Wenn man das von Ihnen angesprochene Thema schon in der Verfassung regeln will, dann wohl durch Neufassung des Artikels 23 und nicht durch Einfügung eines Artikels 29 a ins Grundgesetz. Der Artikel 29 hat nämlich die Neugliederung des Bundesgebietes zum Gegenstand und nichts, aber auch gar nichts mit der Übertragung von Hoheitsrechten zu tun. Die Eingliederung des von Ihnen geforderten Artikels 29 a Grundgesetz nach Artikel 29 Grundgesetz wäre damit systematisch völlig falsch. Deshalb lehnen wir das ab. - Vielen Dank.

(Beifall bei SPD und CDU)

Das Wort geht an die PDS-Fraktion. Für sie spricht der Abgeordnete Vietze.

Herr Präsident! Meine Damen und Herren! Erstens: Das Grundgesetz soll geändert bzw. ergänzt werden.
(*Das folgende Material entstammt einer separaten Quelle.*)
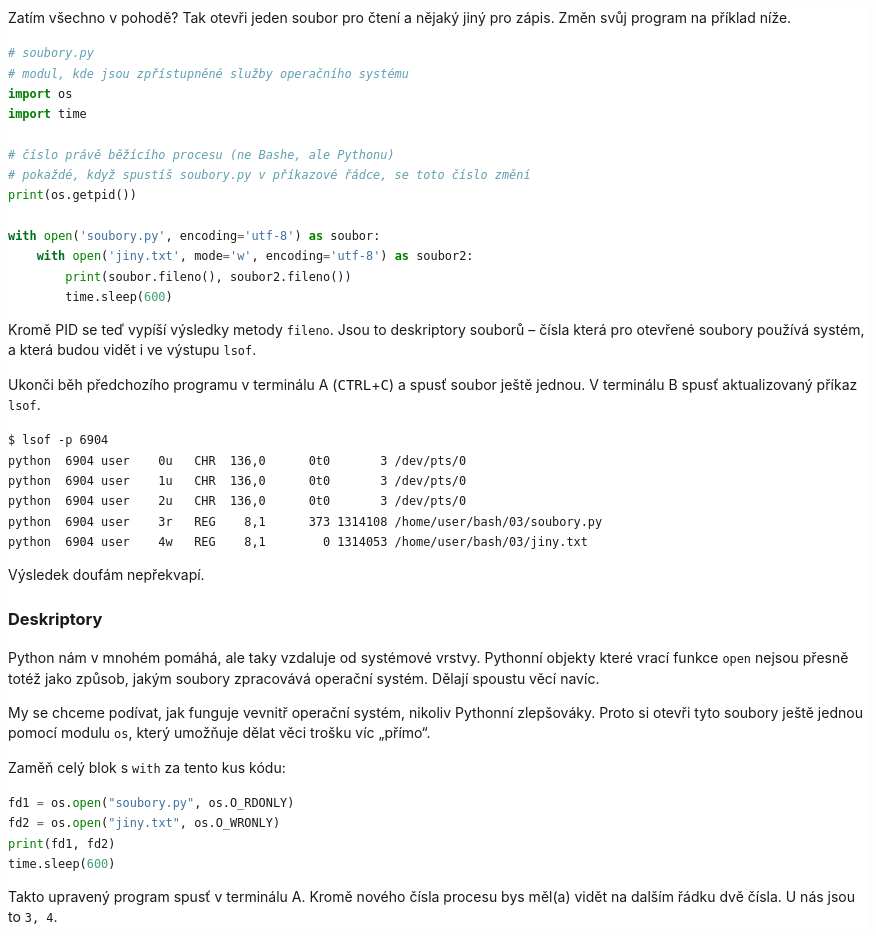Zatím všechno v pohodě? Tak otevři jeden soubor pro čtení a nějaký jiný pro zápis. 
Změn svůj program na příklad níže.

```python
# soubory.py
# modul, kde jsou zpřístupněné služby operačního systému
import os   
import time

# číslo právě běžícího procesu (ne Bashe, ale Pythonu)
# pokaždé, když spustíš soubory.py v příkazové řádce, se toto číslo změní
print(os.getpid())

with open('soubory.py', encoding='utf-8') as soubor:
    with open('jiny.txt', mode='w', encoding='utf-8') as soubor2:
        print(soubor.fileno(), soubor2.fileno())
        time.sleep(600)
```

Kromě PID se teď vypíší výsledky metody `fileno`.
Jsou to deskriptory souborů – čísla která pro otevřené soubory používá systém,
a která budou vidět i ve výstupu `lsof`.

Ukonči běh předchozího programu v terminálu A (<kbd>CTRL</kbd>+<kbd>C</kbd>) a spusť soubor ještě jednou.
V terminálu B spusť aktualizovaný příkaz `lsof`. 
```console
$ lsof -p 6904
python  6904 user    0u   CHR  136,0      0t0       3 /dev/pts/0
python  6904 user    1u   CHR  136,0      0t0       3 /dev/pts/0
python  6904 user    2u   CHR  136,0      0t0       3 /dev/pts/0
python  6904 user    3r   REG    8,1      373 1314108 /home/user/bash/03/soubory.py
python  6904 user    4w   REG    8,1        0 1314053 /home/user/bash/03/jiny.txt
```
Výsledek doufám nepřekvapí.

### Deskriptory

Python nám v mnohém pomáhá, ale taky vzdaluje od systémové vrstvy.
Pythonní objekty které vrací funkce `open` nejsou přesně totéž jako způsob,
jakým soubory zpracovává operační systém. Dělají spoustu věcí navíc.

My se chceme podívat, jak funguje vevnitř operační systém, nikoliv Pythonní zlepšováky.
Proto si otevři tyto soubory ještě jednou pomocí modulu `os`, který umožňuje dělat věci trošku víc „přímo“.

Zaměň celý blok s `with` za tento kus kódu:
```python
fd1 = os.open("soubory.py", os.O_RDONLY)
fd2 = os.open("jiny.txt", os.O_WRONLY)
print(fd1, fd2)
time.sleep(600)
```

Takto upravený program spusť v terminálu A. 
Kromě nového čísla procesu bys měl(a) vidět na dalším řádku dvě čísla. U nás jsou to `3, 4`.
Der Veränderungsbedarf besteht in der Sache tatsächlich.

Zweitens: Es bedarf einer Initiative der DVU und der Landesregierung nicht, weil im Deutschen Bundestag mit Drucksache 15/1112 vom Juni dieses Jahres der Entwurf eines Gesetzes zur Änderung des Grundgesetzartikels 23 - Herr Klein hat richtigerweise darauf verwiesen - zur Einführung eines Volksentscheids über eine europäische Verfassung vorliegt.

Der Gesetzentwurf ist durch die FDP eingebracht worden. Es hat eine Diskussion gegeben und es besteht die reale Möglichkeit, dass im Ergebnis der Diskussion der Deutsche Bundestag

mit zwei Dritteln der Stimmen dem Entwurf zustimmt, damit die Verfassung ändert und damit über die europäische Verfassung ein Volksentscheid stattfindet.

Unter diesen Gesichtspunkten bedarf es keiner weiteren Initiative, weil die Verantwortung von denen, die sie dafür tragen, bereits wahrgenommen wird. - Ich danke Ihnen.

(Beifall bei der PDS)

Die Landesregierung? - Die Landesregierung verzichtet. Wir sind damit am Ende der Rednerliste. Ich schließe die Aussprache. Wir kommen zur Abstimmung.

Die Fraktion der DVU hat die Überweisung ihres Antrags 3/6262 an den Hauptausschuss beantragt.

(Zuruf des Abgeordneten Schuldt [DVU])

- Es tut mir Leid, aber wir hatten fünf Minuten als Minimalbeitrag und Sie haben von den fünf Minuten schon einige Zeit in Anspruch genommen.

(Schuldt [DVU]: Habe ich nicht!)

- Natürlich haben Sie das!

(Zuruf des Abgeordneten Schuldt [DVU])

- Ich bitte Sie...

(Zuruf des Abgeordneten Schuldt [DVU])

- Dazu haben wir...

(Zuruf des Abgeordneten Schuldt [DVU])

- Wenn ich rede...

(Zuruf des Abgeordneten Schuldt [DVU])

- Hören Sie bitte zu! Dann erkläre ich Ihnen auch, warum nicht.

(Zuruf des Abgeordneten Schuldt [DVU])

- Es tut mir Leid.

(Zuruf des Abgeordneten Schuldt [DVU])

Wir haben uns im Präsidium dazu verständigt:

(Schuldt [DVU]: Dann müssen Sie das aber auch ma- chen!)

Weniger als fünf Minuten gibt es nicht.